• _Exercise set_:
A) From the account of the Walters of The Times, list each trade or occupation that the first John Walter practiced.
B) Carry on the account of the Walters of The Times, starting after its final sentence.

THE WALTERS OF THE TIMES: INVENTION OF THE WALTER PRESS.
"Intellect and industry are never incompatible. There is more wisdom, and will be more benefit, in combining them than scholars like to believe, or than the common world imagine. Life has time enough for both, and its happiness will be increased by the union." --SHARON TURNER.
"I have beheld with most respect the man Who knew himself, and knew the ways before him, And from among them chose considerately, With a clear foresight, not a blindfold courage;And, having chosen, with a steadfast mind Pursued his purpose."HENRY TAYLOR--Philip van Artevelde.
The late John Walter, who adopted Koenig's steam printing press in printing The Times, was virtually the inventor of the modern newspaper. The first John Walter, his father, learnt the art of printing in the office of Dodsley, the proprietor of the 'Annual Register.' He afterwards pursued the profession of an underwriter, but his fortunes were literally shipwrecked by the capture of a fleet of merchantmen by a French squadron.
Compelled by this loss to return to his trade, he succeeded in obtaining the publication of 'Lloyd's List,' as well as the printing of the Board of Customs. He also established himself as a publisher and bookseller at No. 8, Charing Cross. But his principal achievement was in founding The Times newspaper.

• _Source material_:
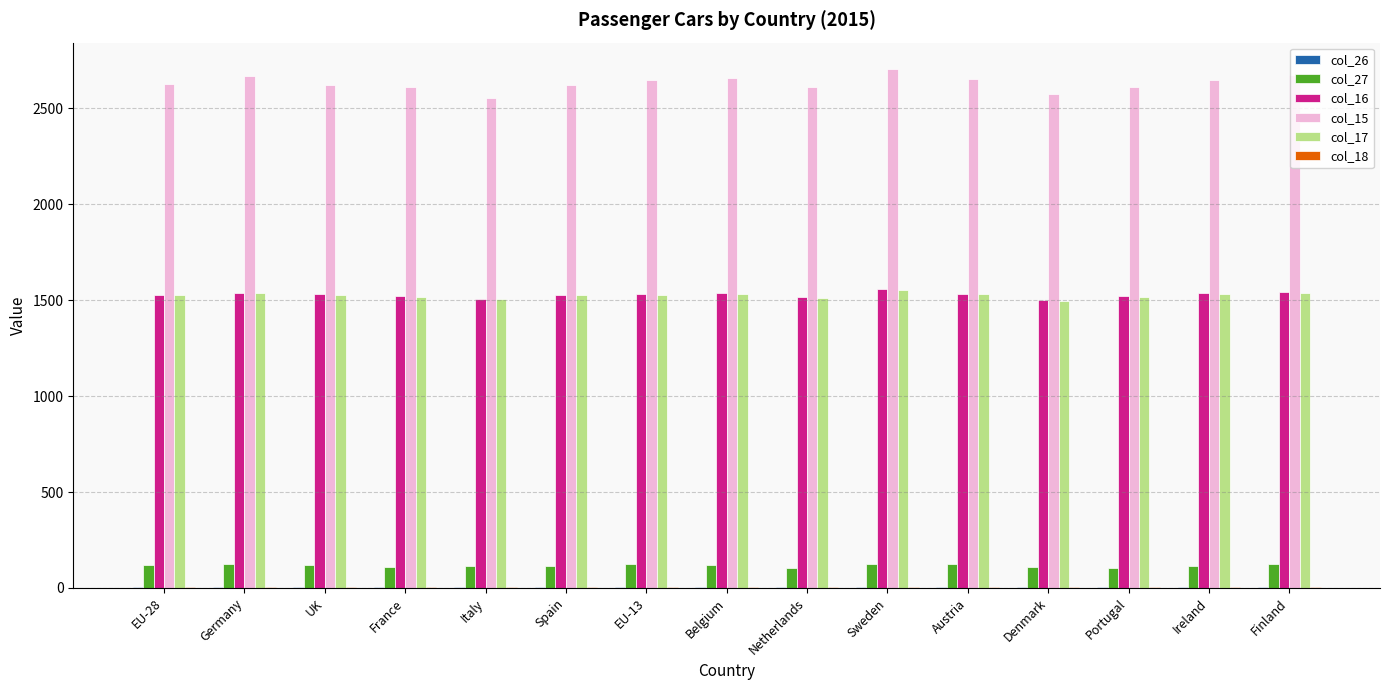

What is the maximum value for col_27?

127.0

• _Results for each task_:
A) Printer, underwriter, publisher, bookseller

B)
The Daily Universal Register was started on the 1st of January, 1785, and was described in the heading as "printed logographically." The type had still to be composed, letter by letter, each placed alongside of its predecessor by human fingers. Mr. Walter's invention consisted in using stereotyped words and parts of words instead of separate metal letters, by which a certain saving of time and labour was effected. The name of the 'Register' did not suit, there being many other publications bearing a similar title. Accordingly, it was re-named The Times, and the first number was issued from Printing House Square on the 1st of January, 1788.
The Times was at first a very meagre publication. It was not much bigger than a number of the old 'Penny Magazine,' containing a single short leader on some current topic, without any pretensions to excellence; some driblets of news spread out in large type; half a column of foreign intelligence, with a column of facetious paragraphs under the heading of "The Cuckoo;" while the rest of each number consisted of advertisements.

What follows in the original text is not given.